* _AIM OF THE EXERCISE_
Among the lines below, some may contain the string "fonction". Say how many do, and give nothing besides the number.

* _RECORDS FOR THIS EXERCISE_
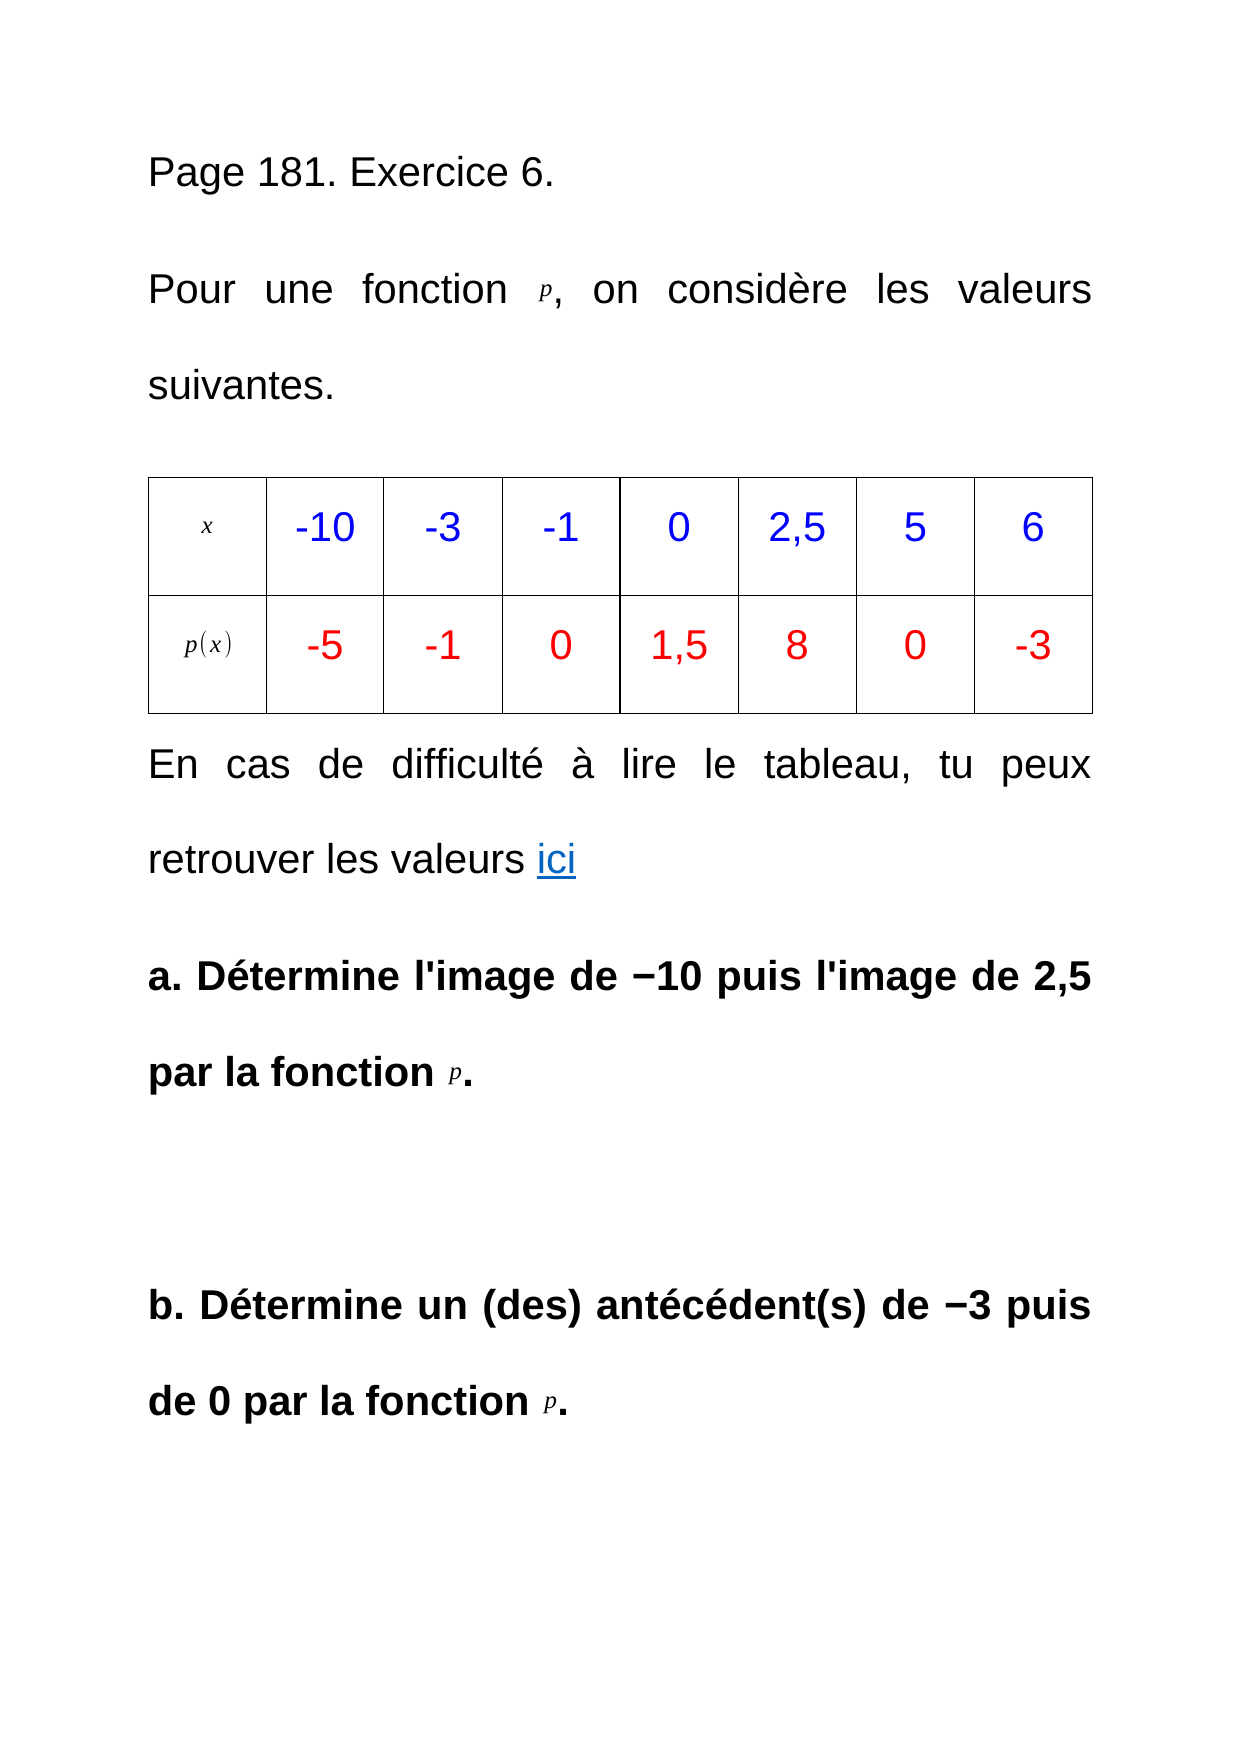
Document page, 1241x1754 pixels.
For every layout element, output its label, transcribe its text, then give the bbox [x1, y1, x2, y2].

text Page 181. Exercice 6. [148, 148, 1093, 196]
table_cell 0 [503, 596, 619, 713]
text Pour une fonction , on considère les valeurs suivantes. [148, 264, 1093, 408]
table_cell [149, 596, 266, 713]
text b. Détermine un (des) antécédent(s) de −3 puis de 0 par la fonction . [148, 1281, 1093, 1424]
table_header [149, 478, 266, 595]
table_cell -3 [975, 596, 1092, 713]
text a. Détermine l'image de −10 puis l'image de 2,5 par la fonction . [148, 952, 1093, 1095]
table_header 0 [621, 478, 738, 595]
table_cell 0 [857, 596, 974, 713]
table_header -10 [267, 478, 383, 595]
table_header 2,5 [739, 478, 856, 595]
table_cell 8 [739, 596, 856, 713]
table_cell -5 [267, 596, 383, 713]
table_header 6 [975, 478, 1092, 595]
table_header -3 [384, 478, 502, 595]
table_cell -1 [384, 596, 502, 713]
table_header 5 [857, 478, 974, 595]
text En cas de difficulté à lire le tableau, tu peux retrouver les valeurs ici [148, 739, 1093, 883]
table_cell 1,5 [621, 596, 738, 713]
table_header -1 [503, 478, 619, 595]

* _ANSWER TO THIS PROBLEM_
3